How much space does windows eventing for server 2008 collection use?
Warning: Unfounded hypothesis follows
Perhaps that's because enVision can compress the raw SNARE logs (text/syslog) much more than the binary contents received via the Agentless collector? The Windows Eventing service should be getting XML via WinRM, so perhaps that achieves similar compression rates to SNARE?
Look forward to the answer on this one as we're still using agentless and have no plans to move to the Win Eventing service until it's much more integrated with the enVision GUI.

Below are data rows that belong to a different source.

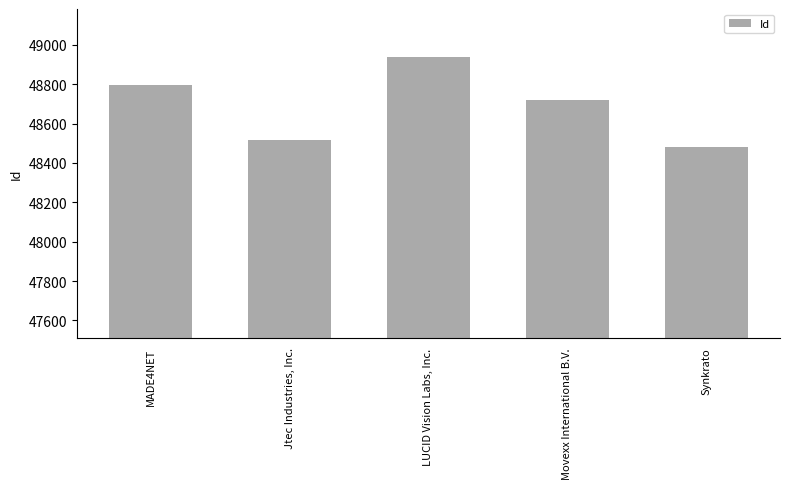

What is the difference between the values at LUCID Vision Labs, Inc. and Movexx International B.V.?

217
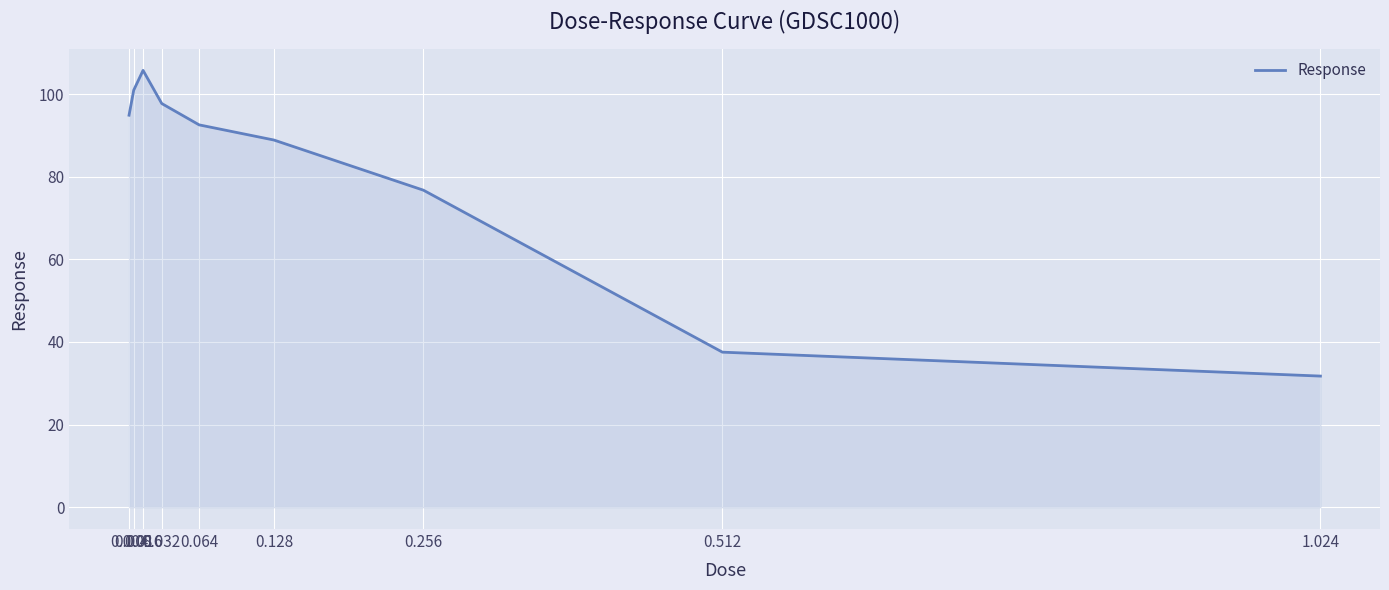

What is the minimum value shown in the chart?

31.7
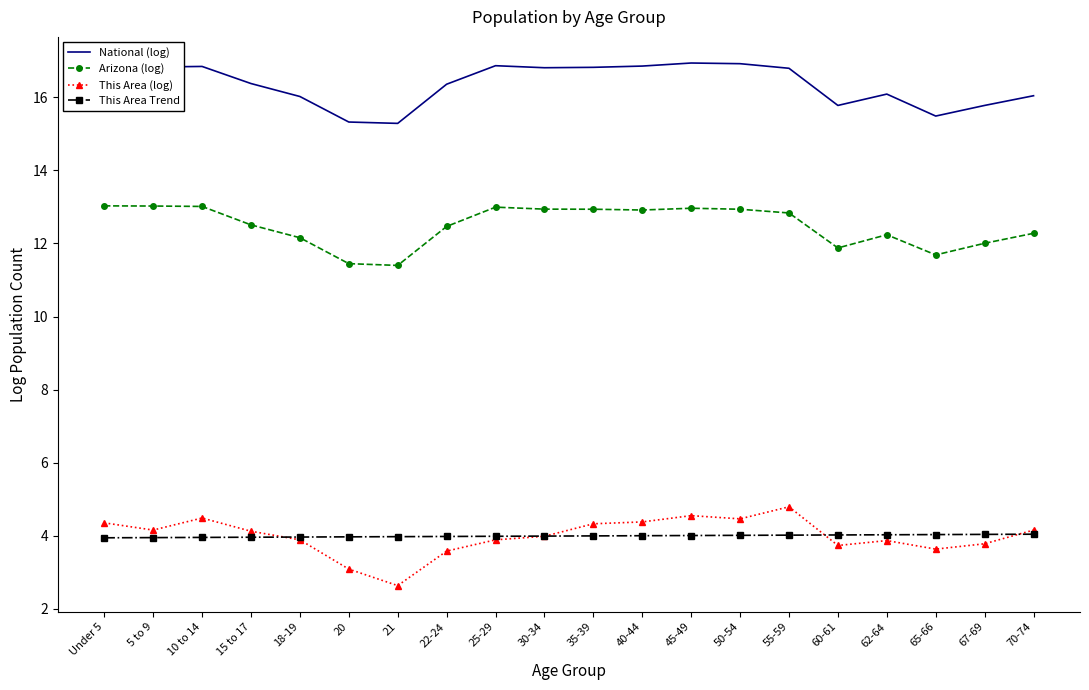

Is it true that This Area (log) equals 1.1 at 62-64?

False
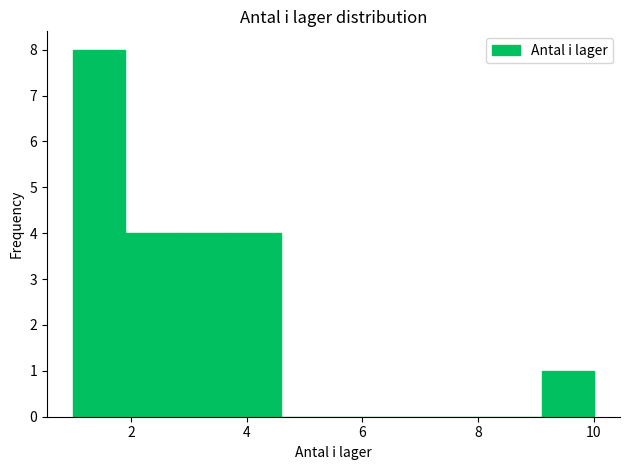

How tall is the bar that spans 1.9 to 2.8 on the x-axis? Neither the bar edges nor the heights are printed on the chart, so give them approximately, as read against the axes.

4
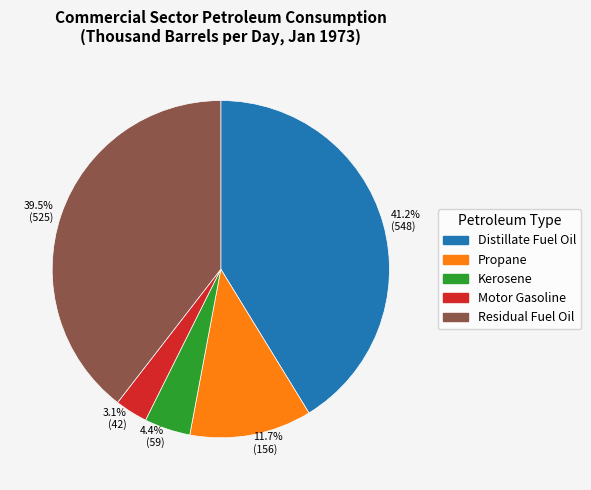

What is the ratio of the value at 3.1% (42) to the value at 4.4% (59)?

0.7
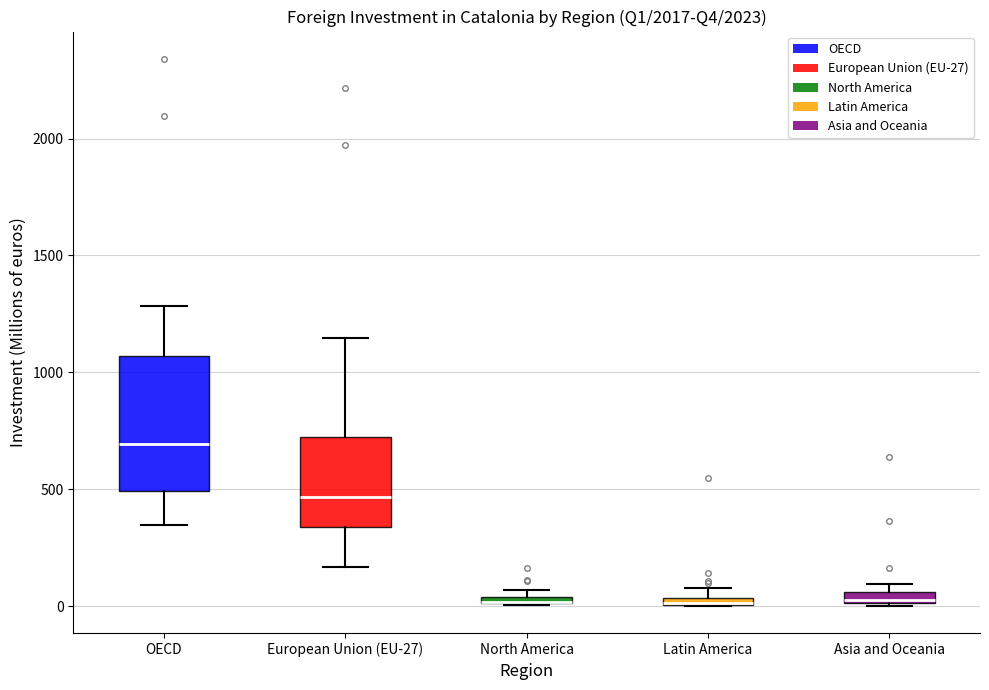

Where does the upper whisker of the box for European Union (EU-27) end on the y-axis? The values are not printed on the chart, so give them approximately, as read against the axis.

1150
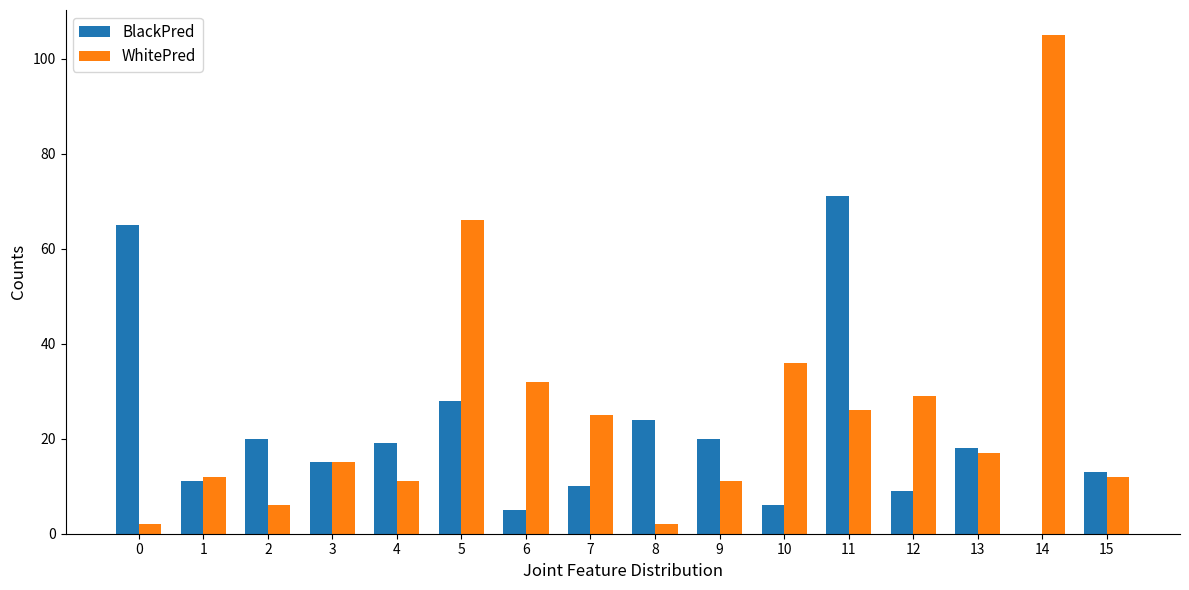

At which label is BlackPred closest to 35?

5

There should be little/no difference between the needed space between the two windows collection methods once the logs are in the IPDB.
When envision collects agentless, it recovers the data in eventlog format then expands it to "syslog".
eventlog format is more compact that the corresponding syslog because eventlog only stores the messagetype, the message index & the the variables. To get the readable message envision finds the message format for the messagetype/index which is something like a printf format string & applies it to the eventlog.
An eventlog is thus something like "securitymessages,1020,foo,bar". If ithe format for securitymessages,1020 is "this is %s & that is %s", the log content as sent to the NIC Collector service would be "this is foo, that is bar".
When using SNARE, the expansion is done on the remote server by the SNARE agent. SNARE adds on the syslog headers but so does the agentless collector. There are just minor differences.